READING TEXT

'''

Dear fellow citizen–dear friend,

Most of us do not choose our countries, but are born or otherwise thrown into them by forces beyond our control. Most of our fellow citizens are strangers, living lives that are unlike ours, and the issues affecting all of us are bigger than any one individual can hope to thoroughly understand. Nonetheless, these are the societies in which we live and move and have our being. On the most fundamental level, they shape us, and we shape them, not by our personal power or wisdom, but by our participation.

On a grand scale, this is the same process that takes place when I sit my 16 month old daughter (youngest of 5) down at the table with us for dinner. There is shouting and chaos, but eventually we are all gathered around, with little Gwenna secured in her high chair. She doesn’t know as much about the process of eating dinner as the rest of us. She doesn’t use silverware very well, is completely unqualified to help set the table, and might not always care to eat the same food as the rest of us. She may not particularly want to sit in her chair. But when we all sit down, she reaches out her little hands to each side and starts to hum–because we say grace by holding hands and singing the “Johnny Appleseed” song. And by gosh, no matter how much of a mess she makes of eating, she is darned well going to participate in the meal, because she is part of the family.

Over time, our continued devotion to participating in meals together will teach her what she needs to know about the process. Along the way, she will shape not only her own character, but ours as well, as we work to include her in the mealtime ritual. So we don?t worry about how much she knows about eating or whether we are serving her particularly favorite food. Sometimes we will eat what she chooses, and sometime she will have to abide by our choices. Either way, we want her to participate. Our devotion to the practice of eating together is part of our devotion to each other. We can’t do it without her.

How does this translate into civic life? This is from Richard C. Harwood?s essay, “Devotion” (PDF)

At issue is a test of our character, a test that focuses on one small but profound word: devotion Lately, I have been reading about people who pray successfully–better put, who pray fully. I suspect that many of us pray only halfway. We go through the rituals, say the right words, show up at the designated times. But to pray fully means that bring your full self. You must relinquish yourself–not in terms of giving up or giving in, but embracing your devotion. When we pray fully, we open ourselves up to engage–to hear, to listen and, yes, even to believe. In our society–in our public lives–we need such devotion.

I believe there is a pressing need in our country for a deeper patriotism that truly expresses our devotion. Look up the word patriotism and you find that it means simply “a devotion to, a love of, one’s country.” Although there can be an ugly side to such patriotism, I believe our nation’s history suggests time and again the possibility for something quite different something quite beautiful.

Each generation before us has sought to better fulfill the promise of democracy. We must do the same. This genuine devotion is rooted in a sense of love for our public life so deep that it calls us to search for what is good and right, especially when such a path is the hardest to walk.

When it comes to exercising devotion in public life, we must adopt what Woodrow Wilson once called a “posture of ownership.” The exit strategy we employ is based on a mind-set that tells us we can “visit” public life when it is to our liking or convenience, and then go home whenever that suits us better. But consider the difference between visiting a place and residing there. A true resident takes ownership; a visitor assumes a posture of convenient exit. Genuine devotion tells us to stay.

From the time we are small, we are all reared with a simple adage: if you expect little of yourself, you give little. It is no different in public life and politics. A devotion to public life and politics calls upon us to hold higher expectations for ourselves. It tells us to exercise those expectations and hold ourselves accountable to them.

'''

PROBLEM REQUIREMENTS
Copy the letter on civic devotion, beginning at the words "I believe there" and stopping after "hardest to walk.", and rename "patriotism" as "civic loyalty" throughout.

[Collected data]
'''

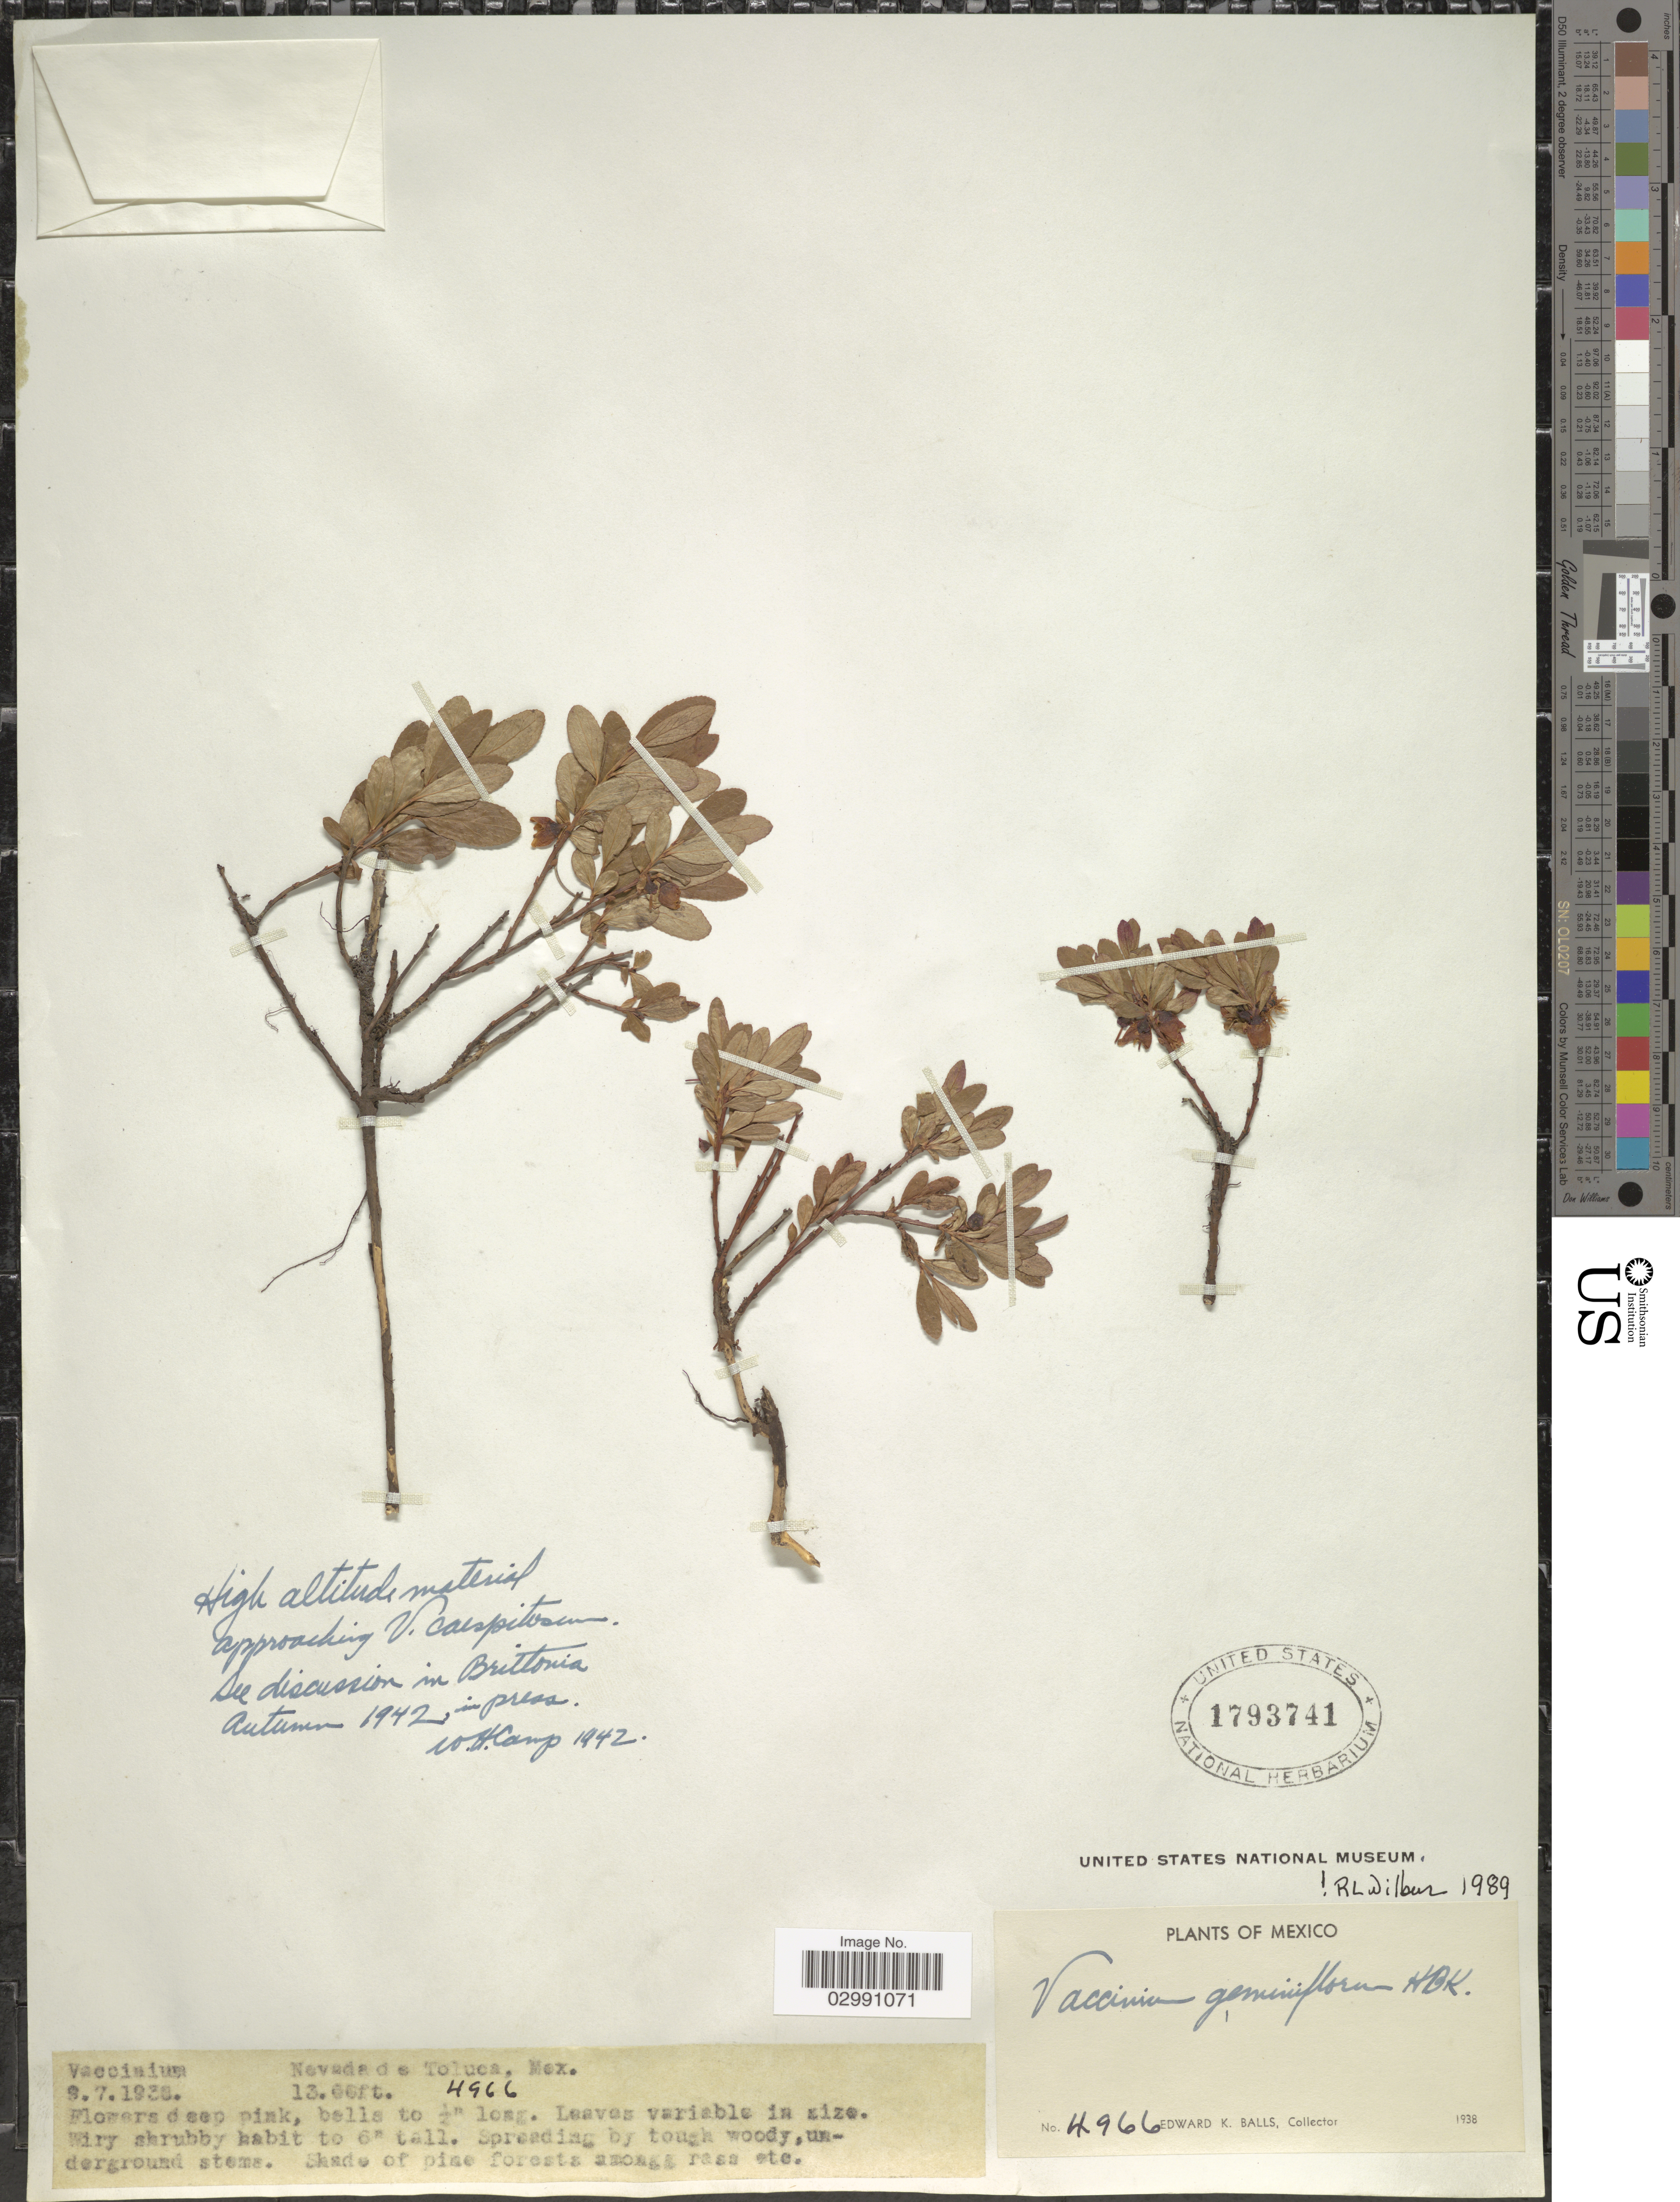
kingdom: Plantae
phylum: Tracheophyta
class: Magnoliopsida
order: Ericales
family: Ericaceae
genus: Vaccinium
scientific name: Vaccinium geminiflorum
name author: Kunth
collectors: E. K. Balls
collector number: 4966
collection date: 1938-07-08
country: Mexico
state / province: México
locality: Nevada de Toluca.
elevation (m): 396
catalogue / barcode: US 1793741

'''

TASK OUTPUT
I believe there is a pressing need in our country for a deeper civic loyalty that truly expresses our devotion. Look up the word civic loyalty and you find that it means simply “a devotion to, a love of, one’s country.” Although there can be an ugly side to such civic loyalty, I believe our nation’s history suggests time and again the possibility for something quite different something quite beautiful.

Each generation before us has sought to better fulfill the promise of democracy. We must do the same. This genuine devotion is rooted in a sense of love for our public life so deep that it calls us to search for what is good and right, especially when such a path is the hardest to walk.